Retype all of the data shown below, keeping every character the same.
[Opening Available data section]
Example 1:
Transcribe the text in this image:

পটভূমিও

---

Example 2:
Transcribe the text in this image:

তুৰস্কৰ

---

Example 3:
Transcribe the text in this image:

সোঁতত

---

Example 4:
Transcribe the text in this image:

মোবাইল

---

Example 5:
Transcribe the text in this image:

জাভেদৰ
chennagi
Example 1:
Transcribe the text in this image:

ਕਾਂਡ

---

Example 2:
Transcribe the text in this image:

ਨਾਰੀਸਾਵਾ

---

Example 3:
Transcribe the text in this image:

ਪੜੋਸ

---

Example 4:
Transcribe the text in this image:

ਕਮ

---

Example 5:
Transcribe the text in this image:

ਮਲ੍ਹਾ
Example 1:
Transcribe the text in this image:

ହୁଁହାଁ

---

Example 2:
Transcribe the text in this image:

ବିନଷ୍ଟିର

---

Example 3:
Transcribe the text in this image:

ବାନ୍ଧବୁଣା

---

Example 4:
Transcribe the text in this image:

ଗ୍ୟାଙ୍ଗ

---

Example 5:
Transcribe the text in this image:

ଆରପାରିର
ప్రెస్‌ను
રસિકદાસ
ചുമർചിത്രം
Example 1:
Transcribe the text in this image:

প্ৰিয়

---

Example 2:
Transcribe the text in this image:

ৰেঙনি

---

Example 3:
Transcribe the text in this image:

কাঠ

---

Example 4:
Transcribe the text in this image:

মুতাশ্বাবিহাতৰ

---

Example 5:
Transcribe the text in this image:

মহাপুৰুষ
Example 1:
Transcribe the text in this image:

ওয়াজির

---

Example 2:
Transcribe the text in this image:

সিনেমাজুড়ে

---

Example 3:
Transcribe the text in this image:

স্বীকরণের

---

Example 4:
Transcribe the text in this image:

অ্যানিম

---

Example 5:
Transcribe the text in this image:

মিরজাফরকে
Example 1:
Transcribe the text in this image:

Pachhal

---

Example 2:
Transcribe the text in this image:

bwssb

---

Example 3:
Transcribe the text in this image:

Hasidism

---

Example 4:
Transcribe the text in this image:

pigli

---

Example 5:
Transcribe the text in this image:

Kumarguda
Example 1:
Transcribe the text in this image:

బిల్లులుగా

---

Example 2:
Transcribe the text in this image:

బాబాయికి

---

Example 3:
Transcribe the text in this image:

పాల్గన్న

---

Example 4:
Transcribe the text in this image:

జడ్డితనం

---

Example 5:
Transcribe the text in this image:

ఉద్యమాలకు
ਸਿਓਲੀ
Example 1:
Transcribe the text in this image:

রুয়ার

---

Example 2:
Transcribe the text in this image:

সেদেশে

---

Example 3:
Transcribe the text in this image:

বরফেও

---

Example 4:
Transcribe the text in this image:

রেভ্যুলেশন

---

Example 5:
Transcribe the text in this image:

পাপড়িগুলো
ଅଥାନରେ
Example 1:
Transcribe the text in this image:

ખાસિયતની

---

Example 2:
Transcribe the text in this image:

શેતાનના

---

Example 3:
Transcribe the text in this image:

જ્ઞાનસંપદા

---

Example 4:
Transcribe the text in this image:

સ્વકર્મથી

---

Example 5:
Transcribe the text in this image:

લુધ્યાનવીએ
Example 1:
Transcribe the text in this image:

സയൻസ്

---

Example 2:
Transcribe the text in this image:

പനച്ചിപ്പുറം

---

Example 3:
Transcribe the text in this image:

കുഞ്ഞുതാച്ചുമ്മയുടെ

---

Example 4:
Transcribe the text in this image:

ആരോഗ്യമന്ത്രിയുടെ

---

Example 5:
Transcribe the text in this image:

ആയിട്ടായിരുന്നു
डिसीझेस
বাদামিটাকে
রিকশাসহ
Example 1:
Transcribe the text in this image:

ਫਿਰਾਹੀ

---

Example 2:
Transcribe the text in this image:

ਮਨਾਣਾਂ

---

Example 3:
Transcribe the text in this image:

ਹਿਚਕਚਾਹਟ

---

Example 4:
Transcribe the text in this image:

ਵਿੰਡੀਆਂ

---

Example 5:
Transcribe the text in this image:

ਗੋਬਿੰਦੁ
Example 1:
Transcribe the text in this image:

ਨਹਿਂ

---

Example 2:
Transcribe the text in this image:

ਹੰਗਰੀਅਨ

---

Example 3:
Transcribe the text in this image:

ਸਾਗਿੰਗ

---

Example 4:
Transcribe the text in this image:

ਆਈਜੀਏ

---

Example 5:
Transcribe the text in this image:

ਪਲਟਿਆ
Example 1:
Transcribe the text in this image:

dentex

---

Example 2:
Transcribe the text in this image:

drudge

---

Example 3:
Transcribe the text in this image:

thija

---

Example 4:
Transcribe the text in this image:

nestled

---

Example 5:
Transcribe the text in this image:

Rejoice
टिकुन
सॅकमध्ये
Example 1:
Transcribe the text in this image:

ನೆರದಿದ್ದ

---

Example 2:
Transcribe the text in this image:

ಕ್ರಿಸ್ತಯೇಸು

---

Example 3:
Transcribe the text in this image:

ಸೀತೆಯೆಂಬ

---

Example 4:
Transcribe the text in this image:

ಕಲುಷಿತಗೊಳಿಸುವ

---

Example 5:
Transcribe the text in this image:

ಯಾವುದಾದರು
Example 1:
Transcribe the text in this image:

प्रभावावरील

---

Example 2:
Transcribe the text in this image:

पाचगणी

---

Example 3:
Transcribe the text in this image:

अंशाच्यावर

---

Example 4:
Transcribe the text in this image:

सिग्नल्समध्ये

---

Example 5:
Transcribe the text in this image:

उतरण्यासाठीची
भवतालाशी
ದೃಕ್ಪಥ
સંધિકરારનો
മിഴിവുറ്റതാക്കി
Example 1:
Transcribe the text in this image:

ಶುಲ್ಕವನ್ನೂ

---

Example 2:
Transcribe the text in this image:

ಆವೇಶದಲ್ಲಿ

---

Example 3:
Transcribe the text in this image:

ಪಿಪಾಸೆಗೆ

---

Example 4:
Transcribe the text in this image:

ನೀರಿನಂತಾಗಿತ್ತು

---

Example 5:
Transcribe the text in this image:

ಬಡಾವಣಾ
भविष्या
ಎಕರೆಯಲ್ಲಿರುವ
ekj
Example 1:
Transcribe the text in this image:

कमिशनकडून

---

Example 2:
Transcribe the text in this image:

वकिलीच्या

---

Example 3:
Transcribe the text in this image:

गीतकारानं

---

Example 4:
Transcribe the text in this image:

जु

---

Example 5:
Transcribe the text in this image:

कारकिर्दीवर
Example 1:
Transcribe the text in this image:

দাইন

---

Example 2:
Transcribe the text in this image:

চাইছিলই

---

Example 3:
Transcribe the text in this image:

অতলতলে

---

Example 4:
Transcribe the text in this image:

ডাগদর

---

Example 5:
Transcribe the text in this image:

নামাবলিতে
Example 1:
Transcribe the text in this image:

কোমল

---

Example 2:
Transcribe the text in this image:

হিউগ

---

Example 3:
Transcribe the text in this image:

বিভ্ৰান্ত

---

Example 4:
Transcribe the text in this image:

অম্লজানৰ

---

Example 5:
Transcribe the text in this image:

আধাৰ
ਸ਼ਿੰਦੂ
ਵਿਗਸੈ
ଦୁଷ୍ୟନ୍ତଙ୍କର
[Closing Available data section]
## Result of the exercise
Example 1:
Transcribe the text in this image:

পটভূমিও

---

Example 2:
Transcribe the text in this image:

তুৰস্কৰ

---

Example 3:
Transcribe the text in this image:

সোঁতত

---

Example 4:
Transcribe the text in this image:

মোবাইল

---

Example 5:
Transcribe the text in this image:

জাভেদৰ
chennagi
Example 1:
Transcribe the text in this image:

ਕਾਂਡ

---

Example 2:
Transcribe the text in this image:

ਨਾਰੀਸਾਵਾ

---

Example 3:
Transcribe the text in this image:

ਪੜੋਸ

---

Example 4:
Transcribe the text in this image:

ਕਮ

---

Example 5:
Transcribe the text in this image:

ਮਲ੍ਹਾ
Example 1:
Transcribe the text in this image:

ହୁଁହାଁ

---

Example 2:
Transcribe the text in this image:

ବିନଷ୍ଟିର

---

Example 3:
Transcribe the text in this image:

ବାନ୍ଧବୁଣା

---

Example 4:
Transcribe the text in this image:

ଗ୍ୟାଙ୍ଗ

---

Example 5:
Transcribe the text in this image:

ଆରପାରିର
ప్రెస్‌ను
રસિકદાસ
ചുമർചിത്രം
Example 1:
Transcribe the text in this image:

প্ৰিয়

---

Example 2:
Transcribe the text in this image:

ৰেঙনি

---

Example 3:
Transcribe the text in this image:

কাঠ

---

Example 4:
Transcribe the text in this image:

মুতাশ্বাবিহাতৰ

---

Example 5:
Transcribe the text in this image:

মহাপুৰুষ
Example 1:
Transcribe the text in this image:

ওয়াজির

---

Example 2:
Transcribe the text in this image:

সিনেমাজুড়ে

---

Example 3:
Transcribe the text in this image:

স্বীকরণের

---

Example 4:
Transcribe the text in this image:

অ্যানিম

---

Example 5:
Transcribe the text in this image:

মিরজাফরকে
Example 1:
Transcribe the text in this image:

Pachhal

---

Example 2:
Transcribe the text in this image:

bwssb

---

Example 3:
Transcribe the text in this image:

Hasidism

---

Example 4:
Transcribe the text in this image:

pigli

---

Example 5:
Transcribe the text in this image:

Kumarguda
Example 1:
Transcribe the text in this image:

బిల్లులుగా

---

Example 2:
Transcribe the text in this image:

బాబాయికి

---

Example 3:
Transcribe the text in this image:

పాల్గన్న

---

Example 4:
Transcribe the text in this image:

జడ్డితనం

---

Example 5:
Transcribe the text in this image:

ఉద్యమాలకు
ਸਿਓਲੀ
Example 1:
Transcribe the text in this image:

রুয়ার

---

Example 2:
Transcribe the text in this image:

সেদেশে

---

Example 3:
Transcribe the text in this image:

বরফেও

---

Example 4:
Transcribe the text in this image:

রেভ্যুলেশন

---

Example 5:
Transcribe the text in this image:

পাপড়িগুলো
ଅଥାନରେ
Example 1:
Transcribe the text in this image:

ખાસિયતની

---

Example 2:
Transcribe the text in this image:

શેતાનના

---

Example 3:
Transcribe the text in this image:

જ્ઞાનસંપદા

---

Example 4:
Transcribe the text in this image:

સ્વકર્મથી

---

Example 5:
Transcribe the text in this image:

લુધ્યાનવીએ
Example 1:
Transcribe the text in this image:

സയൻസ്

---

Example 2:
Transcribe the text in this image:

പനച്ചിപ്പുറം

---

Example 3:
Transcribe the text in this image:

കുഞ്ഞുതാച്ചുമ്മയുടെ

---

Example 4:
Transcribe the text in this image:

ആരോഗ്യമന്ത്രിയുടെ

---

Example 5:
Transcribe the text in this image:

ആയിട്ടായിരുന്നു
डिसीझेस
বাদামিটাকে
রিকশাসহ
Example 1:
Transcribe the text in this image:

ਫਿਰਾਹੀ

---

Example 2:
Transcribe the text in this image:

ਮਨਾਣਾਂ

---

Example 3:
Transcribe the text in this image:

ਹਿਚਕਚਾਹਟ

---

Example 4:
Transcribe the text in this image:

ਵਿੰਡੀਆਂ

---

Example 5:
Transcribe the text in this image:

ਗੋਬਿੰਦੁ
Example 1:
Transcribe the text in this image:

ਨਹਿਂ

---

Example 2:
Transcribe the text in this image:

ਹੰਗਰੀਅਨ

---

Example 3:
Transcribe the text in this image:

ਸਾਗਿੰਗ

---

Example 4:
Transcribe the text in this image:

ਆਈਜੀਏ

---

Example 5:
Transcribe the text in this image:

ਪਲਟਿਆ
Example 1:
Transcribe the text in this image:

dentex

---

Example 2:
Transcribe the text in this image:

drudge

---

Example 3:
Transcribe the text in this image:

thija

---

Example 4:
Transcribe the text in this image:

nestled

---

Example 5:
Transcribe the text in this image:

Rejoice
टिकुन
सॅकमध्ये
Example 1:
Transcribe the text in this image:

ನೆರದಿದ್ದ

---

Example 2:
Transcribe the text in this image:

ಕ್ರಿಸ್ತಯೇಸು

---

Example 3:
Transcribe the text in this image:

ಸೀತೆಯೆಂಬ

---

Example 4:
Transcribe the text in this image:

ಕಲುಷಿತಗೊಳಿಸುವ

---

Example 5:
Transcribe the text in this image:

ಯಾವುದಾದರು
Example 1:
Transcribe the text in this image:

प्रभावावरील

---

Example 2:
Transcribe the text in this image:

पाचगणी

---

Example 3:
Transcribe the text in this image:

अंशाच्यावर

---

Example 4:
Transcribe the text in this image:

सिग्नल्समध्ये

---

Example 5:
Transcribe the text in this image:

उतरण्यासाठीची
भवतालाशी
ದೃಕ್ಪಥ
સંધિકરારનો
മിഴിവുറ്റതാക്കി
Example 1:
Transcribe the text in this image:

ಶುಲ್ಕವನ್ನೂ

---

Example 2:
Transcribe the text in this image:

ಆವೇಶದಲ್ಲಿ

---

Example 3:
Transcribe the text in this image:

ಪಿಪಾಸೆಗೆ

---

Example 4:
Transcribe the text in this image:

ನೀರಿನಂತಾಗಿತ್ತು

---

Example 5:
Transcribe the text in this image:

ಬಡಾವಣಾ
भविष्या
ಎಕರೆಯಲ್ಲಿರುವ
ekj
Example 1:
Transcribe the text in this image:

कमिशनकडून

---

Example 2:
Transcribe the text in this image:

वकिलीच्या

---

Example 3:
Transcribe the text in this image:

गीतकारानं

---

Example 4:
Transcribe the text in this image:

जु

---

Example 5:
Transcribe the text in this image:

कारकिर्दीवर
Example 1:
Transcribe the text in this image:

দাইন

---

Example 2:
Transcribe the text in this image:

চাইছিলই

---

Example 3:
Transcribe the text in this image:

অতলতলে

---

Example 4:
Transcribe the text in this image:

ডাগদর

---

Example 5:
Transcribe the text in this image:

নামাবলিতে
Example 1:
Transcribe the text in this image:

কোমল

---

Example 2:
Transcribe the text in this image:

হিউগ

---

Example 3:
Transcribe the text in this image:

বিভ্ৰান্ত

---

Example 4:
Transcribe the text in this image:

অম্লজানৰ

---

Example 5:
Transcribe the text in this image:

আধাৰ
ਸ਼ਿੰਦੂ
ਵਿਗਸੈ
ଦୁଷ୍ୟନ୍ତଙ୍କର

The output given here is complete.